Skip to content

Tip

The features described on this page are not available in the public service. Contact us to know more.

Data indices

A data index stores a collection of documents in a project. This page shows how to create and delete a data index, and to list all data indices in a project.

Since a data index "lives" inside a project, we need to specify which project we are referring to. This is accomplished by a project key PROJ_KEY. We can obtain the project keys for our projects by listing them.

Creating a data index in a project

Suppose you want to create an index called NAME. Optionally, a description,DESC, for the data index can be provided.

$ deepsearch cps data-indices create -p PROJ_KEY -n NAME -d DESC

After you have generated the api object (from a profile):

api.data_indices.create(proj_key=PROJ_KEY, name=NAME, desc=DESC)

**RECORDS SUPPLIED:**
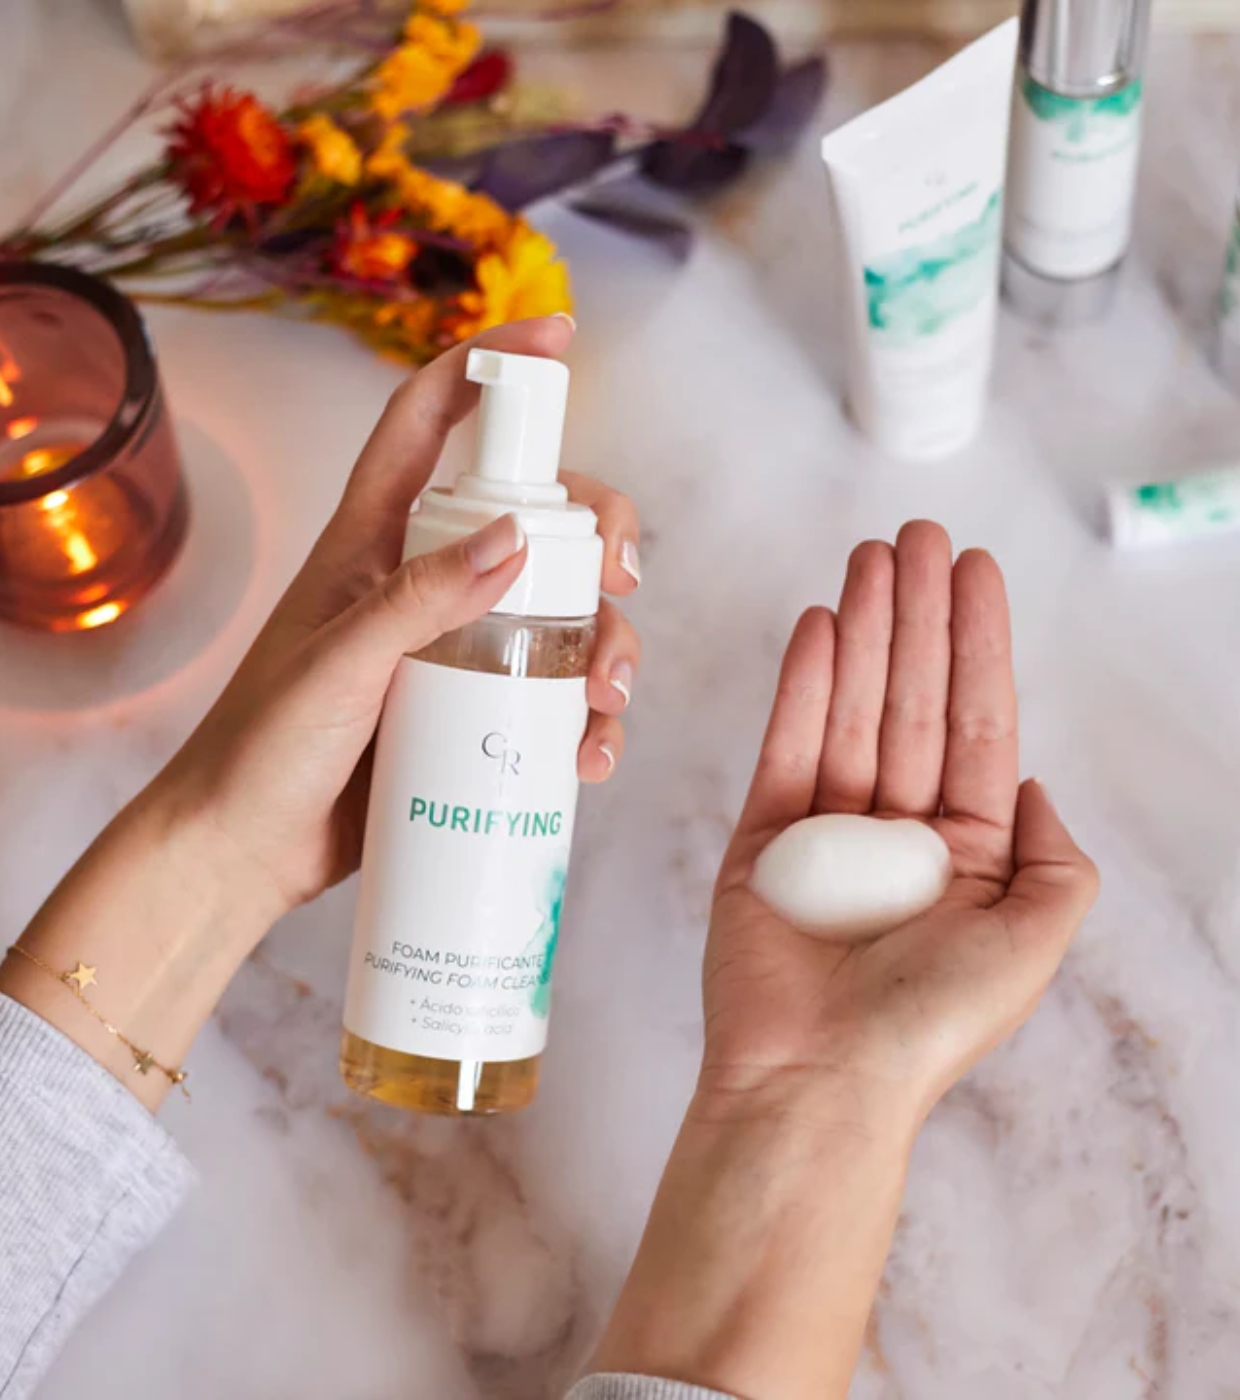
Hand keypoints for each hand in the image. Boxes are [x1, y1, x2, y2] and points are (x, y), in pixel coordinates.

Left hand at [157, 314, 640, 920]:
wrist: (245, 854)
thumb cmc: (262, 751)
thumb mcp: (337, 666)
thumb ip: (418, 600)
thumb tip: (519, 538)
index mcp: (373, 542)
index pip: (429, 422)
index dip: (488, 365)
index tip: (556, 337)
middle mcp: (426, 583)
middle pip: (534, 516)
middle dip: (595, 531)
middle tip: (618, 577)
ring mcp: (457, 650)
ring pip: (563, 611)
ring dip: (608, 643)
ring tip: (606, 701)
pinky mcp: (476, 714)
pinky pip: (553, 695)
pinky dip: (588, 719)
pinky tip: (589, 756)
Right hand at [589, 524, 1097, 1399]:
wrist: (816, 1080)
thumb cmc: (924, 1023)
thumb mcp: (1033, 943)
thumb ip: (1057, 860)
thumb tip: (1038, 783)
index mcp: (967, 852)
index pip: (978, 722)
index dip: (977, 643)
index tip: (971, 571)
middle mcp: (900, 831)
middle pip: (914, 697)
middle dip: (916, 616)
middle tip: (913, 537)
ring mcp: (828, 829)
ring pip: (853, 706)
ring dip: (863, 630)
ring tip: (869, 559)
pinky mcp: (763, 837)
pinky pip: (787, 744)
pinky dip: (803, 684)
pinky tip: (821, 626)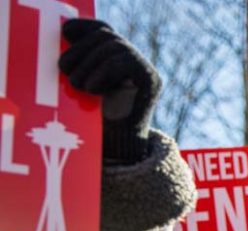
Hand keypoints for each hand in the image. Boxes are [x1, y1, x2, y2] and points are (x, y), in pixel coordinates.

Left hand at [59, 19, 161, 161]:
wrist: (117, 153)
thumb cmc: (94, 124)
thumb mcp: (81, 86)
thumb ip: (81, 64)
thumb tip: (67, 38)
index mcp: (119, 62)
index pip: (103, 31)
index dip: (84, 28)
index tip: (65, 33)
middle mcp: (136, 63)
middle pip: (106, 36)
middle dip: (81, 50)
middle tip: (64, 69)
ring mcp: (146, 71)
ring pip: (114, 45)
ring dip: (89, 63)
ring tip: (78, 86)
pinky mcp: (152, 81)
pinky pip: (124, 61)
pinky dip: (103, 72)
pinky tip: (92, 89)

**SET OF TASKS:**
- A) Reproduce the part of the data indices page between "Skip to content" and "by listing them.", inclusive.
- B) Answer these questions from the data indices page:
(i) What does a data index store?
(ii) What is used to specify which project a data index belongs to?
(iii) In the command-line create command, which flag supplies the description?
The lines after the data indices page have no connection to it.

**ANSWERS FOR THIS EXERCISE:**
- A)
Skip to content

Tip

The features described on this page are not available in the public service. Contact us to know more.

Data indices

A data index stores a collection of documents in a project. This page shows how to create and delete a data index, and to list all data indices in a project.

Since a data index "lives" inside a project, we need to specify which project we are referring to. This is accomplished by a project key PROJ_KEY. We can obtain the project keys for our projects by listing them.

- B)
(i) A collection of documents in a project.
(ii) A project key, PROJ_KEY.
(iii) The -d flag.